I sprinted to the our central supply, ripping open the drawer where this vial of
ambrosia was kept, and was greeted by -- an empty fucking box. The bottle had
been emptied and not replaced. Somewhere out there was a godless bastard
who had used the last of the peppermint oil, and not replaced a single fucking
drop of it. To this day, if I figure out who it was, I'll kill them with my bare hands,
but not before cramming their head up the colon of every last meth user I can
find, just so we're even.

I darted back into the room with the next best thing I can find -- a vial of Mastisol,
which is an adhesive rub we use sometimes for bandaging. It's not as good as
peppermint, but considering that over one-third of the floor was now thoroughly
coated in what could easily be mistaken for a combination of bovine after-birth
and maple syrup, we were out of options.
I started rubbing as much of the Mastisol as I could get on the inside of my mask,
just glad to be smelling anything except whatever slimy demon spawn we'd just
cut out of this woman.

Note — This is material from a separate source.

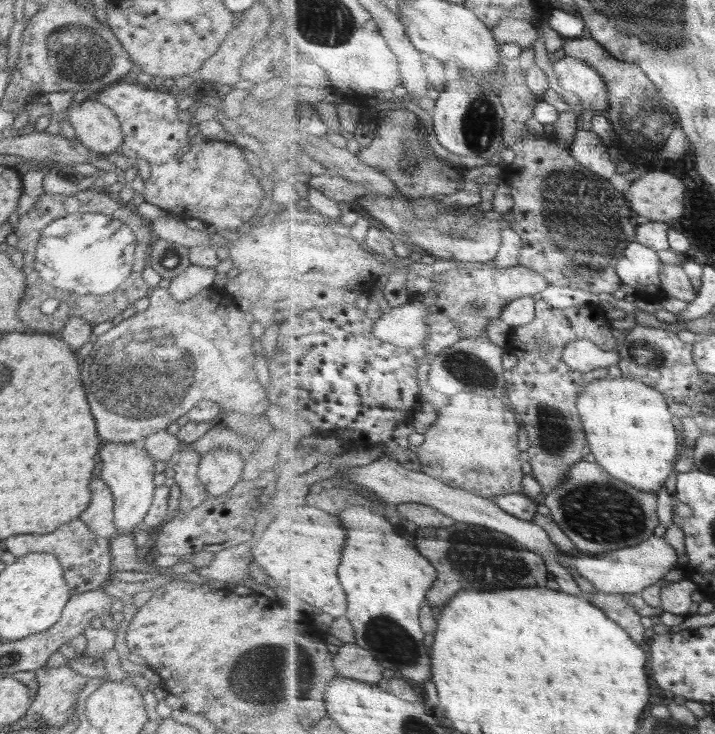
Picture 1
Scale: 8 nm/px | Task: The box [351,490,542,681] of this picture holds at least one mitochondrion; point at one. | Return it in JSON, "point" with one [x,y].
{"point":[478,557]}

The anesthesiologist grabbed the vial next, dowsing the
front of his mask in it so he could stand next to his machines long enough to
make sure this woman didn't die on the table. It wasn't until later that we
realized that Mastisol can give you a mild high from huffing it like this, but in
retrospect, that's probably what got us through.
By this time, the smell had permeated out of our OR suite, and down the fortyfoot hallway to the front desk, where the other nurse still sat, eyes bloodshot and
watery, clenching her stomach desperately. Our suite looked like the
underground river of ooze from Ghostbusters II, except dirty. Oh so dirty.

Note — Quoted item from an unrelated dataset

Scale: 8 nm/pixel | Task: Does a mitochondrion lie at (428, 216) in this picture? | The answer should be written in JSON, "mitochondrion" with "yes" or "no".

I stepped back into the OR suite, not wanting to leave the surgeon by himself in
case he genuinely needed help. It was like one of those overly-artistic
representations of a zombie apocalypse you see on fan-forums. Here's this one
guy, in blue surgical garb, standing nearly ankle deep in lumps of dead tissue,
fecal matter, and several liters of syrupy infection. He was performing surgery in
the swamps of Dagobah, except the swamps had just come out of this woman's
ass and there was no Yoda. He and I didn't say a word for the next ten minutes as
he scraped the inside of the abscess until all the dead tissue was out, the front of
his gown a gruesome mixture of brown and red, his eyes squinted against the
stinging vapors originating directly in front of him. I finished my required
paperwork as quickly as I could, helped him stuff the recently-vacated opening
full of gauze, taped this woman's buttocks closed to hold the dressing for as long
as possible, woke her up, and immediately shipped off to the recovery ward.

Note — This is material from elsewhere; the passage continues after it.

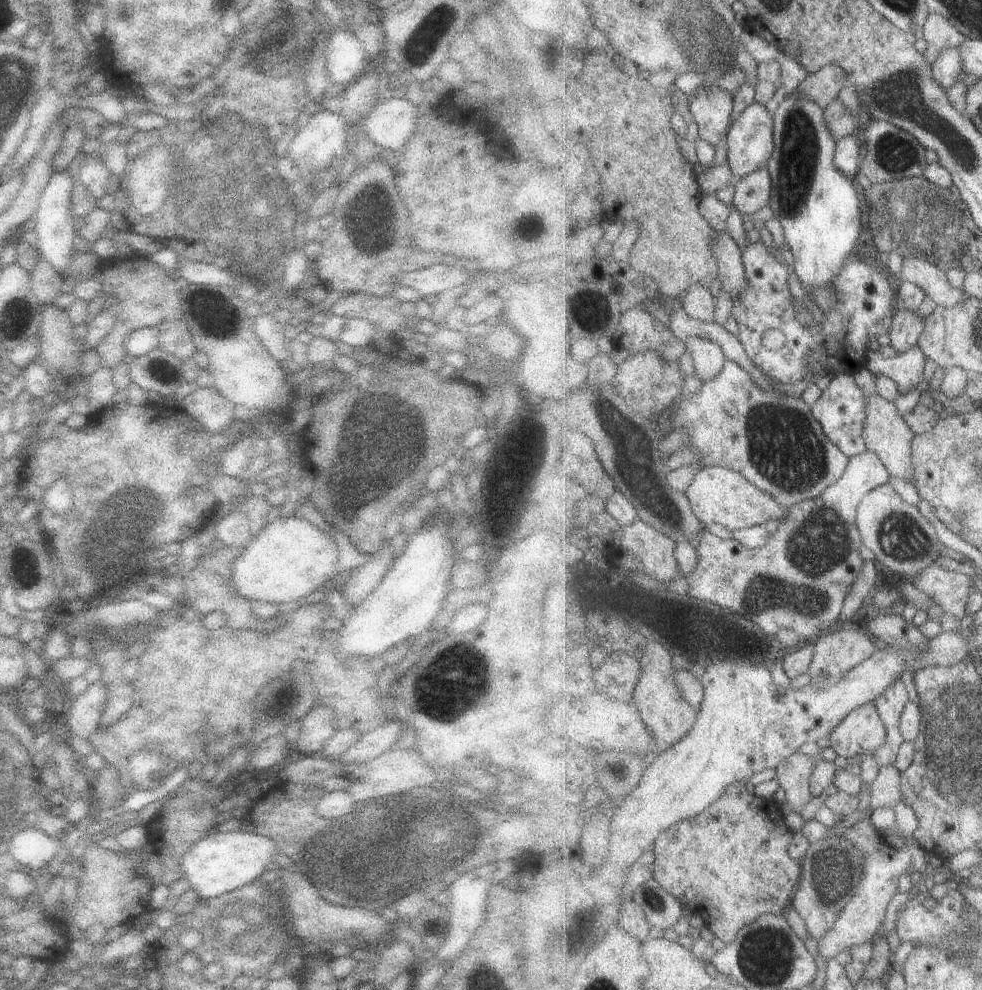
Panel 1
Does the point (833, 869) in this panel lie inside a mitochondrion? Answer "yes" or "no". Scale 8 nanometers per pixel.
yes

Until then, I'd only heard of "alcohol showers." Turns out 70% isopropyl alcohol is
about the only thing that can even touch a scent like that once its soaked into
your skin. It takes four or five bottles to get really clean, but it's worth it. It's
probably the only scenario I can honestly endorse drinking a little of it, too.
As we left the locker room, the surgeon and I looked at each other, and he said
the only negative sentence I heard him utter in two and a half years of working
together:
"That was bad."
The next morning the entire department (a fairly large floor within the hospital)
still smelled. The housekeepers told me later that it took them nearly an hour to
suction up all of the fluid and debris left behind. The OR suite itself was closed off
and quarantined for two more days just to let the smell finally clear out.

I laugh now when I hear new recruits to healthcare talk about the worst thing
they've seen. You ain't seen shit, kid.